To replace US military assets, Europe must replace US defence expenditures and assets integrated into NATO. The US currently contributes about 16 per cent of NATO’s annual budget. Yet that is not the full cost of replacing the US in NATO, because that also involves military assets and personnel as well as US enablers – satellite communications, electronic intelligence and logistics for transport and supply. At a rough guess that might amount to between one and two per cent of the EU27’s GDP. The build-up to 2030 could well push expenditure above this run rate.
Replacing the US nuclear umbrella adds a new spending category. Based on UK and French benchmarks (six-12 per cent of defence budgets), extending a credible deterrent across Europe would add 0.5-one per cent of GDP annually.
In combination, these elements suggest incremental defence spending of three per cent of GDP annually through 2030 – on top of the planned increase from two per cent today toward five per cent by the mid-2030s. The fiscal consequences would be immediate. The EU27’s aggregate budget deficit is forecast by the EU Commission at 3.4 per cent of GDP in 2026. A ‘go‑it‑alone’ defence scenario would push that figure closer to six per cent of GDP. Europe, therefore, faces stark funding choices.
Defence could be financed through higher taxes, which would directly suppress private‑sector demand.
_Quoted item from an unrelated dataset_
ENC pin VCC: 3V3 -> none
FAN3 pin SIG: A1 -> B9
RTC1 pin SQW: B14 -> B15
Alternatively, defence spending could be financed by higher budget deficits funded by bond issuance at either the national or EU level. The third option is that the European Central Bank becomes an explicit participant in the defence effort.
What is certain is that the ‘natural’ effect of issuing so many defence bonds would heft yields dramatically throughout Europe. Sovereign risk dispersion across the euro area would also widen. Countries with already‑high debt ratios – France in particular – would come under increasing scrutiny. The market assumption that European sovereign spreads are politically capped may ultimately be tested.
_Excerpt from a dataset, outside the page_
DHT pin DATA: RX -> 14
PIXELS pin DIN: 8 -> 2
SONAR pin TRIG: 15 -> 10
That is where the ECB comes in. Normally, central banks like the ECB are not allowed to buy debt directly from the government. That is because printing money to fund the budget deficit can feed inflation and remove all spending constraints on politicians. But if it was necessary to do so to ensure Europe’s defence, a way could be found by allowing the ECB to buy ‘Defence Bonds’ issued as a liability of the EU (and possibly of a wider ‘coalition of the willing’).
Ironically, the issuance of EU Defence Bonds could, in theory, help with the internationalisation of the Euro. At present, the Euro only accounts for about 20 per cent of the foreign currency reserves of global central banks. In part, this is because if a foreign central bank wants to park its reserves in euros, it must buy the assets or liabilities (bonds) of individual member states. If there were more EU Defence Bonds to buy, foreign central banks might hold more euros. Increased international holdings of euros are good for the EU because it lowers the cost of transactions for imports, exports and capital. But it also projects soft power globally, which is important in the age of declining US soft power and a fading US dollar.
In practice, this ambition may collide with reality. Reserve managers are acutely sensitive to geopolitical risk. Currency impacts are equally important. Persistent fiscal expansion combined with ECB yield suppression is a negative mix for the Euro, particularly against currencies exposed to global growth rather than regional security risks.
For all these reasons, the real Davos debate is about the trade‑off between strategic autonomy and economic comfort.